Tikal fut l’une des plus grandes villes du monde maya — à son apogée, vers 700 après J.-C., elle abritait peut-être 100 000 personnes, rivalisait avec Calakmul et constituait un centre de commerce, de guerres et de calcul astronomique. Aujourd’hui, elle se dresse depuis la jungle du Petén au nord du Guatemala, ses temples calcaires perçant la canopée, ses places reconquises par les racines et la mousse, son silence brisé uniquement par les singes hurleurs et les toucans.
J’ai visité Tikal deux fois — une première en excursion à la journée depuis Flores, une seconde en logeant sur place au Jungle Lodge, à l’intérieur du parc. La deuxième visite était la bonne. Tikal à l’aube, avant l’arrivée des cars, appartient aux animaux et aux fantômes. Les sentiers à travers la forêt sont sombres et emplis de sons — des singes araignées qui se fracassent dans la canopée, le cri préhistorique d’un toucan à bec arc-en-ciel, le tonnerre lointain des singes hurleurs qui s’échauffent pour leur concert du matin. On marche à travers une ville abandonnée il y a mille ans, et la jungle n’a jamais cessé de tenter de la reprendre.

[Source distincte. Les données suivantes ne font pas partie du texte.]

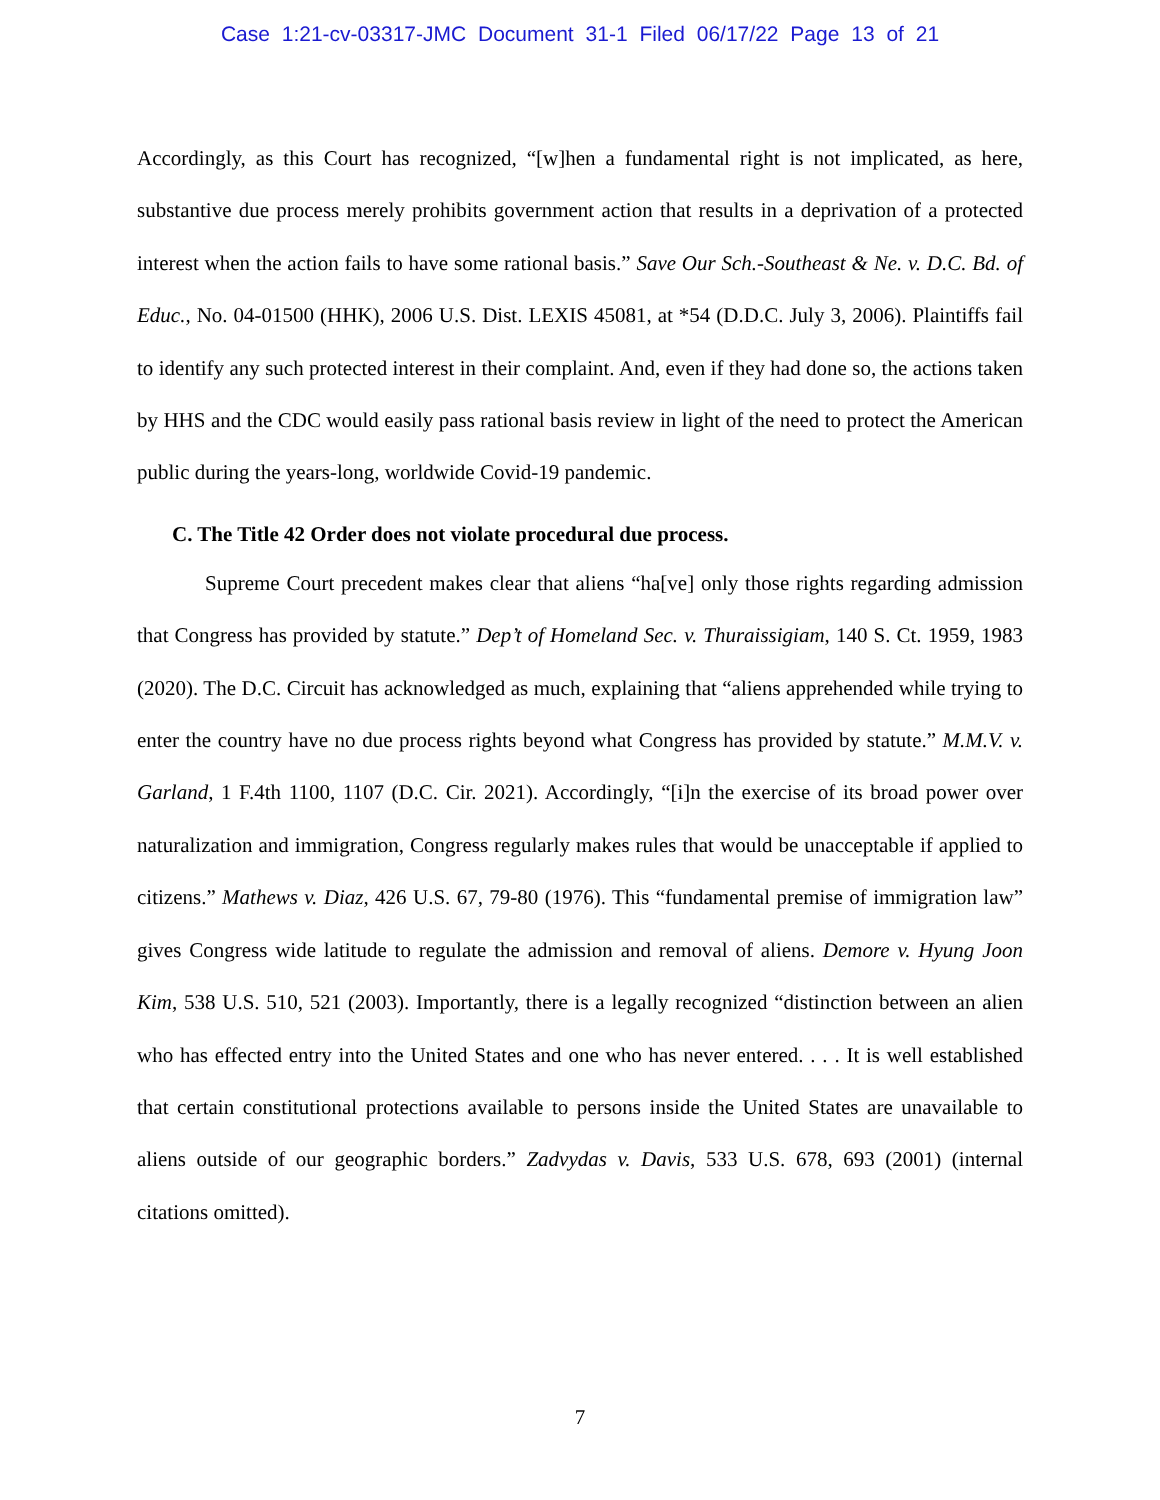Case 1:21-cv-03317-JMC Document 31-1 Filed 06/17/22 Page 13 of 21
Accordingly, as this Court has recognized, “[w]hen a fundamental right is not implicated, as here, substantive due process merely prohibits government action that results in a deprivation of a protected interest when the action fails to have some rational basis.” Save Our Sch.-Southeast & Ne. v. D.C. Bd. of Educ., No. 04-01500 (HHK), 2006 U.S. Dist. LEXIS 45081, at *54 (D.D.C. July 3, 2006). Plaintiffs fail to identify any such protected interest in their complaint. And, even if they had done so, the actions taken by HHS and the CDC would easily pass rational basis review in light of the need to protect the American public during the years-long, worldwide Covid-19 pandemic.
C. The Title 42 Order does not violate procedural due process.
Supreme Court precedent makes clear that aliens “ha[ve] only those rights regarding admission that Congress has provided by statute.” Dep’t of Homeland Sec. v. Thuraissigiam, 140 S. Ct. 1959, 1983 (2020). The D.C. Circuit has acknowledged as much, explaining that “aliens apprehended while trying to enter the country have no due process rights beyond what Congress has provided by statute.” M.M.V. v. Garland, 1 F.4th 1100, 1107 (D.C. Cir. 2021). Accordingly, “[i]n the exercise of its broad power over naturalization and immigration, Congress regularly makes rules that would be unacceptable if applied to citizens.” Mathews v. Diaz, 426 U.S. 67, 79-80 (1976). This “fundamental premise of immigration law” gives Congress wide latitude to regulate the admission and removal of aliens. Demore v. Hyung Joon Kim, 538 U.S. 510, 521 (2003). Importantly, there is a legally recognized “distinction between an alien who has effected entry into the United States and one who has never entered. . . . It is well established that certain constitutional protections available to persons inside the United States are unavailable to aliens outside of our geographic borders.” Zadvydas v. Davis, 533 U.S. 678, 693 (2001) (internal citations omitted).
7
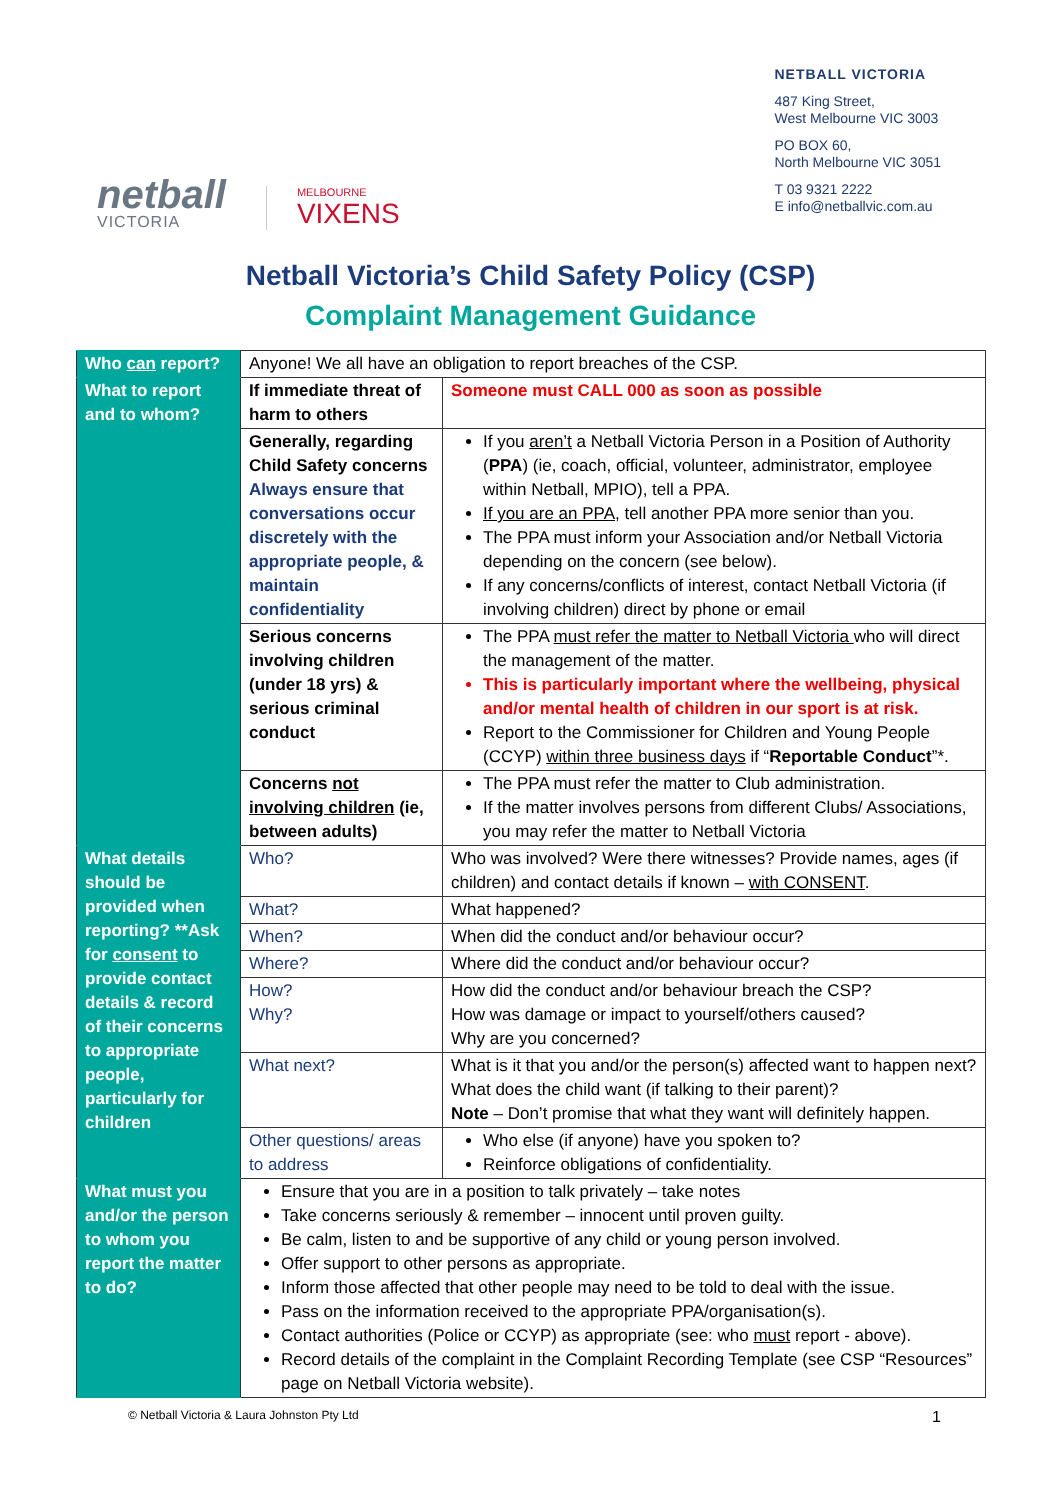netball
VICTORIA
MELBOURNE
VIXENS
NETBALL VICTORIA
487 King Street,
West Melbourne VIC 3003
PO BOX 60,
North Melbourne VIC 3051
T 03 9321 2222
E info@netballvic.com.au
Netball Victoria’s Child Safety Policy (CSP)
Complaint Management Guidance
| Who can report? | Anyone! We all have an obligation to report breaches of the CSP. | |
| What to report and to whom? | If immediate threat of harm to others | Someone must CALL 000 as soon as possible |
| | Generally, regarding Child Safety concerns Always ensure that conversations occur discretely with the appropriate people, & maintain confidentiality | If you aren’t a Netball Victoria Person in a Position of Authority ( PPA ) (ie, coach, official, volunteer, administrator, employee within Netball, MPIO), tell a PPA. If you are an PPA , tell another PPA more senior than you. The PPA must inform your Association and/or Netball Victoria depending on the concern (see below). If any concerns/conflicts of interest, contact Netball Victoria (if involving children) direct by phone or email |
| | Serious concerns involving children (under 18 yrs) & serious criminal conduct | The PPA must refer the matter to Netball Victoria who will direct the management of the matter. This is particularly important where the wellbeing, physical and/or mental health of children in our sport is at risk. Report to the Commissioner for Children and Young People (CCYP) within three business days if “ Reportable Conduct ”*. |
| | Concerns not involving children (ie, between adults) | The PPA must refer the matter to Club administration. If the matter involves persons from different Clubs/ Associations, you may refer the matter to Netball Victoria |
| What details should be provided when reporting? **Ask for consent to provide contact details & record of their concerns to appropriate people, particularly for children | Who? | Who was involved? Were there witnesses? Provide names, ages (if children) and contact details if known – with CONSENT . |
| | What? | What happened? |
| | When? | When did the conduct and/or behaviour occur? |
| | Where? | Where did the conduct and/or behaviour occur? |
| | How? Why? | How did the conduct and/or behaviour breach the CSP? How was damage or impact to yourself/others caused? Why are you concerned? |
| | What next? | What is it that you and/or the person(s) affected want to happen next? What does the child want (if talking to their parent)? Note – Don’t promise that what they want will definitely happen. |
| | Other questions/ areas to address | Who else (if anyone) have you spoken to? Reinforce obligations of confidentiality. |
| What must you and/or the person to whom you report the matter to do? | Ensure that you are in a position to talk privately – take notes Take concerns seriously & remember – innocent until proven guilty. Be calm, listen to and be supportive of any child or young person involved. Offer support to other persons as appropriate. Inform those affected that other people may need to be told to deal with the issue. Pass on the information received to the appropriate PPA/organisation(s). Contact authorities (Police or CCYP) as appropriate (see: who must report - above). Record details of the complaint in the Complaint Recording Template (see CSP “Resources” page on Netball Victoria website). | |
© Netball Victoria & Laura Johnston Pty Ltd 1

Le Temple IV à l’aube est l’expérience essentielle de Tikal. On monte les escaliers en bois dans l’obscurité, on s’assied sur la plateforme à 65 mètres au-dessus du sol de la jungle, et on attend. Le soleil se lève sur une canopée ininterrompue qui s’étend jusqu’à l’horizon. Les sommets des Temples I, II et III émergent des arbres comme des îles de pierre. Les singes hurleurs entament leur appel du matin — un son qui porte à des kilomètres et est à la fois terrifiant et magnifique. On est assis au sommet d’une structure vieille de douze cents ans, à regarder le même lever de soleil que contemplaient les rois-prêtres mayas. Il n’existe rien de plus chargé d’atmosphère que cela. Je suis resté là-haut quatre-vingt-dix minutes lors de ma deuxième visite. J’aurais pu y rester toute la journée.
La Gran Plaza — flanquée du Temple I (Temple du Grand Jaguar) et du Temple II (Temple des Masques) — est le cœur du site archéologique. L’échelle est immense mais humaine : on distingue encore les marques individuelles du ciseau sur les stèles sculptées, les traces de peinture rouge qui recouvraient jadis les temples, les alignements astronomiques intégrés dans chaque angle. Un bon guide — et il faut en prendre un — déchiffre les glyphes des stèles et donne vie aux rivalités dynastiques : Tikal contre Calakmul, les grandes guerres du VIIe siècle, les souverains dont on peut désormais lire les noms après des siècles de silence.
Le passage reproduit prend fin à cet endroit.